There are some "special" quantities (used in healthcare), explained later:

  • for time durations duration shall be used
  • for monetary amounts currency shall be used
duration tijdsduur Dauer Is a quantity, represents a period of time with respect to a notional point in time, which is not specified. A sign may be used to indicate the duration is “backwards” in time rather than forwards.
boolean boolean Boolean Items which are truly boolean data, such as true/false or yes/no answers.
blob binair Binär Things that are typically stored as binary objects in the computer world and need to be rendered appropriately, e.g.
  • images: like X-rays, computertomographic images;
  • graphic: diagrams, graphs, mathematical curves, or the like – usually a vector image;
  • icons: a sign or representation that stands for its object by virtue of a resemblance or analogy to it
  • pictures: A visual representation of a person, object, or scene – usually a raster image.
currency valuta Währung Monetary quantities
ratio ratio Ratio A ratio of two Quantity values - a numerator and a denominator

The datatypes can be further restricted using the following datatype facets:

Facet Description Example Applies to
unit Unit for quantities kg, mmol quantity
minInclude Range min include for quantities 1, 100 count, ordinal, quantity, currency
maxInclude Range max include for quantities 1, 100 count, ordinal, quantity, currency
fractionDigits Fraction digits for quantities"1" for at least 1 or "1!" for exactly 1 "1" for at least 1, "1!" for exactly 1 quantity
timeStampPrecision Precisions for timing specs date, datetime
default Default value all datatypes
fixed Fixed value all datatypes
minLength Minimum length for strings string
maxLength Maximum length for strings string

Facet timeStampPrecision takes the following values

timeStampPrecision value
Y at least year (YYYY)
Y! only year (YYYY)
YM at least month (MM) and year (YYYY)
YM! only month (MM) and year (YYYY)
YMD at least day (DD), month (MM) and year (YYYY)
YMD! only day (DD), month (MM) and year (YYYY)
YMDHM at least day (DD), month (MM) and year (YYYY), hour (hh) and minute (mm)

Dataset versioning

  • New dataset versions get a new @id and a new @effectiveDate
  • The concepts in the new dataset version keep their @id, but get a new @effectiveDate and inherit from the original concept.
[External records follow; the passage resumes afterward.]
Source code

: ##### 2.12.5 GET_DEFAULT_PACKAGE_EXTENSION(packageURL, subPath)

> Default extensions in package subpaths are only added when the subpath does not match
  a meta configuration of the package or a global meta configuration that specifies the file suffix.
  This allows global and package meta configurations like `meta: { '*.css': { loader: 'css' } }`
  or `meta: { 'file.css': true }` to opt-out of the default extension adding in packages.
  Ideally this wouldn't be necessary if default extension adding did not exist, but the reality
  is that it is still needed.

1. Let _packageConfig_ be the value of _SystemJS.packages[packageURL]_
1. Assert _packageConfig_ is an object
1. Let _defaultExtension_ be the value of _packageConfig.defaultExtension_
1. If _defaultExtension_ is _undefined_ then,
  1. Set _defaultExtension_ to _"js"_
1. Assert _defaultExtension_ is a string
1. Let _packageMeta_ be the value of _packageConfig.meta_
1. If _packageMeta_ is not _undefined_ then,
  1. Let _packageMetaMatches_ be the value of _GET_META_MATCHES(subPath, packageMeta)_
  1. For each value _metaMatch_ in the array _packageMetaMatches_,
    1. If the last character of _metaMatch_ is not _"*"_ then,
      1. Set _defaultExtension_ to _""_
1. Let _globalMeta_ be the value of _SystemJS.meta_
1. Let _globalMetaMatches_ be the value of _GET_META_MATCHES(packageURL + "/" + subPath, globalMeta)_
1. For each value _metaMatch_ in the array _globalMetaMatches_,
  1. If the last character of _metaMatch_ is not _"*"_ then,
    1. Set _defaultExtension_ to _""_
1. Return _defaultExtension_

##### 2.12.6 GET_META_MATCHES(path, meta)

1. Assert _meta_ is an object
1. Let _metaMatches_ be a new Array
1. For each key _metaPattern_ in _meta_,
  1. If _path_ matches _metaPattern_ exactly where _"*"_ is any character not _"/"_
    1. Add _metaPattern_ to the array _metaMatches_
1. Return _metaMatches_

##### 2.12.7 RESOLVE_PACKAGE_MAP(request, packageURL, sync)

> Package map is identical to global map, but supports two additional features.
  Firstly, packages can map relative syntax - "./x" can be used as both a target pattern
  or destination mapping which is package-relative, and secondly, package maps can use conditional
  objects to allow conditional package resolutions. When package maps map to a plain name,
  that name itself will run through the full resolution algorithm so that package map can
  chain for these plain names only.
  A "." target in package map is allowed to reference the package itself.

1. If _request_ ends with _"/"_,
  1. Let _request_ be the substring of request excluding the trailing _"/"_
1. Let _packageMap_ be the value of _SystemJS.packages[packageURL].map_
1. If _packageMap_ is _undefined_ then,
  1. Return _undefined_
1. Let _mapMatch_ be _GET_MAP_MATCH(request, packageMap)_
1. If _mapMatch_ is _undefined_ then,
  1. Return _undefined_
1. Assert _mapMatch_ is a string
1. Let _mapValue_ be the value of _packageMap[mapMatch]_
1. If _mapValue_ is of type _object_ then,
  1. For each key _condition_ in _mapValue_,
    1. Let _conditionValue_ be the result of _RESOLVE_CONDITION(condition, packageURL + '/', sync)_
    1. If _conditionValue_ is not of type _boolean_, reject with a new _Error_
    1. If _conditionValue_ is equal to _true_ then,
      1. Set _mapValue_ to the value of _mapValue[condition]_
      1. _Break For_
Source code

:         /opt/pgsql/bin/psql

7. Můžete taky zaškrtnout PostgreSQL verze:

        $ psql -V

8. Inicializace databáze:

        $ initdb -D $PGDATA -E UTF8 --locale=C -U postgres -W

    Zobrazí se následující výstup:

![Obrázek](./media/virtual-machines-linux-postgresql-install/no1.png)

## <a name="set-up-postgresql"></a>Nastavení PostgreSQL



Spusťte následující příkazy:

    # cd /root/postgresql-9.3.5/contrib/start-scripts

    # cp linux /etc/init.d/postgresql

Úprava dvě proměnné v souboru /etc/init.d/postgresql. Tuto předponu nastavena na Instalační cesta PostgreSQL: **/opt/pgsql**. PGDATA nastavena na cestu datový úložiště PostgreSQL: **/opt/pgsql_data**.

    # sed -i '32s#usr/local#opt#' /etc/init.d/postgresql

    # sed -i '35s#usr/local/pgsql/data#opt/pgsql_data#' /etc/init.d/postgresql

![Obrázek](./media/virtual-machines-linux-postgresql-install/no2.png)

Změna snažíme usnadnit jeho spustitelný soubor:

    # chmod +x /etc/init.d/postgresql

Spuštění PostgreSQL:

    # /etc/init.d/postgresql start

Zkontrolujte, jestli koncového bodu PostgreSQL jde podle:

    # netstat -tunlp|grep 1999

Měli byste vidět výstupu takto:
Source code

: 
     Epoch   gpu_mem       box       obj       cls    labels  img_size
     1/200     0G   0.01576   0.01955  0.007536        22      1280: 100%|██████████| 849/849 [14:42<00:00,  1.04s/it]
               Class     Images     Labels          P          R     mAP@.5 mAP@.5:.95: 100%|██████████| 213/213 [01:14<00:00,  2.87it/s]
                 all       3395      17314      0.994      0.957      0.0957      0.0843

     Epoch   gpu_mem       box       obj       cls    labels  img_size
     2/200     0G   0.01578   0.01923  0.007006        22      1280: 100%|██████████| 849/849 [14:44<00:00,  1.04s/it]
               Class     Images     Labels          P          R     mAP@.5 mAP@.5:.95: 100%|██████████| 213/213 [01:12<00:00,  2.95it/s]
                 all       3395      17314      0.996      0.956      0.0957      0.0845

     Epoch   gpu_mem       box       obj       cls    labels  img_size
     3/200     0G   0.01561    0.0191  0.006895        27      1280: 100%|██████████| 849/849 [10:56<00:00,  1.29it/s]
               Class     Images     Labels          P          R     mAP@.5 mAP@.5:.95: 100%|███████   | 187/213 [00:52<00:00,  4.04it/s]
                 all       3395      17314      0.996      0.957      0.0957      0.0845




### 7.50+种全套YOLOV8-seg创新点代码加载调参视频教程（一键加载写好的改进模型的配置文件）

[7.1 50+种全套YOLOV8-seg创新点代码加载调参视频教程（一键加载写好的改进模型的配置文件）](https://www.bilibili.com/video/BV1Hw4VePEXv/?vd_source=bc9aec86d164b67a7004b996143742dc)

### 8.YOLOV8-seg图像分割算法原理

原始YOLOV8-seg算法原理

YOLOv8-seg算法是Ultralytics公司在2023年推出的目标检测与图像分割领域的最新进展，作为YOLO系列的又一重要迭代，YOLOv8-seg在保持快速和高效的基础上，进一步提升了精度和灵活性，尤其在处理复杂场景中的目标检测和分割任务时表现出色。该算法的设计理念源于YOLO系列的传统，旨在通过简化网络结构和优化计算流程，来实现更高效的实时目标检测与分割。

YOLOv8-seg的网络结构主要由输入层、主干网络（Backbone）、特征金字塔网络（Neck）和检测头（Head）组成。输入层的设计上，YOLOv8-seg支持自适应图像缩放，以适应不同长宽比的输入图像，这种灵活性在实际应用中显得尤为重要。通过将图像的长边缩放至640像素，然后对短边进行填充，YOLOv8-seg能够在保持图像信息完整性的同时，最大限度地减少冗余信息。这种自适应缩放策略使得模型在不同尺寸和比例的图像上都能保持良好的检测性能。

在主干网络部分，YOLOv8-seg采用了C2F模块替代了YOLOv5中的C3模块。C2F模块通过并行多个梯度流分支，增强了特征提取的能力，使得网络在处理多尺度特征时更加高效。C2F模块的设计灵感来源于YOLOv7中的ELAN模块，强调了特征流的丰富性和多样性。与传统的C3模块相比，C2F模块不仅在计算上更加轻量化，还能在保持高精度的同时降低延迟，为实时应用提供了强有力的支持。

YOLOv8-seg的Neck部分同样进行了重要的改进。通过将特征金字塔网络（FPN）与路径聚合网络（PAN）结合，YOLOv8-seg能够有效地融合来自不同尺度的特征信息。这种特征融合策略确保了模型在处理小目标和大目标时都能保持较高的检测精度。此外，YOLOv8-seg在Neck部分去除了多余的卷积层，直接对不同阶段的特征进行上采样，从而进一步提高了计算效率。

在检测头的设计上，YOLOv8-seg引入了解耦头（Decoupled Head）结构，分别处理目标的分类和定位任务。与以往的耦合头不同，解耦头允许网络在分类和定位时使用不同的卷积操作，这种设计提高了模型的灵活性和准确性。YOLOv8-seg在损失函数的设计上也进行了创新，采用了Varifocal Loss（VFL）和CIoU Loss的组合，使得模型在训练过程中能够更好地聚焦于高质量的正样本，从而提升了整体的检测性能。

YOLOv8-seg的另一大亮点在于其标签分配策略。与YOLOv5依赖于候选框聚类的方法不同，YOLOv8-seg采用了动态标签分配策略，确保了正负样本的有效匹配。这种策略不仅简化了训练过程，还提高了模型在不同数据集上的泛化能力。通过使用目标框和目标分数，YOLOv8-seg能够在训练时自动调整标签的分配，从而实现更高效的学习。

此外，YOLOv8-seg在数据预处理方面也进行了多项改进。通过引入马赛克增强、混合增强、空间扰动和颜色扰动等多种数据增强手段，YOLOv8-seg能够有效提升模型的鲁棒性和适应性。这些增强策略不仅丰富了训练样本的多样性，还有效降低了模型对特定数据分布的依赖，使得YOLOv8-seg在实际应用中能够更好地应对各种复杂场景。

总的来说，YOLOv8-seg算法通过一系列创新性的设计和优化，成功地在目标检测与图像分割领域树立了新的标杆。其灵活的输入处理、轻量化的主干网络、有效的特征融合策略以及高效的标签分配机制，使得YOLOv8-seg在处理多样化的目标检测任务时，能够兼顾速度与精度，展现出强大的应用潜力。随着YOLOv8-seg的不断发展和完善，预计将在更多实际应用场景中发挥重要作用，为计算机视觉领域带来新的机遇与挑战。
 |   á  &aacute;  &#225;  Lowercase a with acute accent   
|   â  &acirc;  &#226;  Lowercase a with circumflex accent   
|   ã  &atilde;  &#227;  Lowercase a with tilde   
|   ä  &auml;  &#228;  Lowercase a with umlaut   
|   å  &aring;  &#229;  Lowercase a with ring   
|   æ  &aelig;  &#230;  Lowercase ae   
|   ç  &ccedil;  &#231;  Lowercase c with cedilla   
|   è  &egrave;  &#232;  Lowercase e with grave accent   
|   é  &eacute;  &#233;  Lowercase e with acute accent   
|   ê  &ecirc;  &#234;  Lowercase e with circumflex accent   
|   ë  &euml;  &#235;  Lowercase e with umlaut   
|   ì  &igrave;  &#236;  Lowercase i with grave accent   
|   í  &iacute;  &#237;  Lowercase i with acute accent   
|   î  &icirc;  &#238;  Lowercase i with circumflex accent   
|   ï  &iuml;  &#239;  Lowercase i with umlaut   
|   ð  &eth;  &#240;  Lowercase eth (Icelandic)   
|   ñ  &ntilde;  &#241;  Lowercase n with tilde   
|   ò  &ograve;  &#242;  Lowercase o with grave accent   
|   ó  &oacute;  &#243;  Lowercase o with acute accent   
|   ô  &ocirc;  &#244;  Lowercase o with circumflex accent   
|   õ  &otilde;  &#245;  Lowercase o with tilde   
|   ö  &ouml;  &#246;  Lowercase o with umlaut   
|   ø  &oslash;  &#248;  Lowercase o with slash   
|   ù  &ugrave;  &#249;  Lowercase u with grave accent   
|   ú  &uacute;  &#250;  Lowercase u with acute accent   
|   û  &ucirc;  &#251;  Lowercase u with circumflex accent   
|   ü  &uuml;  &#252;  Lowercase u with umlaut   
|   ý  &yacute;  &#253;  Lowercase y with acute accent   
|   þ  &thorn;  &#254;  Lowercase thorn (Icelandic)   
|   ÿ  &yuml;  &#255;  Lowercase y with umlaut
If a concept needs changes it may be disconnected (deinherit) from its source concept so editing is possible
  • The name and other properties of a concept constitute its definition. This definition should be governed. This means that any property in any language is under governance. When project wants to reuse (inherit) these concepts they inherit this definition as-is, and only comments are allowed additions. These comment cannot in any way shape or form alter the semantics of the original concept
  • Multi lingual setting: when a project wants to reuse concepts from a building block repository (BBR) that does not have defining properties in the same language as the project, then the project can do one of the following things:
    • Accept the BBR concept as-is, potentially adding a comment
    • Talk to the BBR governance group and work out an agreement whereby translations may be submitted
      The recommended procedure for a BBR governance group for submitted translations is to create a new version of the dataset that adds the translations. The governance group could, but this is not recommended, decide to add the translation to the original dataset. ART will not support this as BBR datasets should be final, and final objects cannot be edited.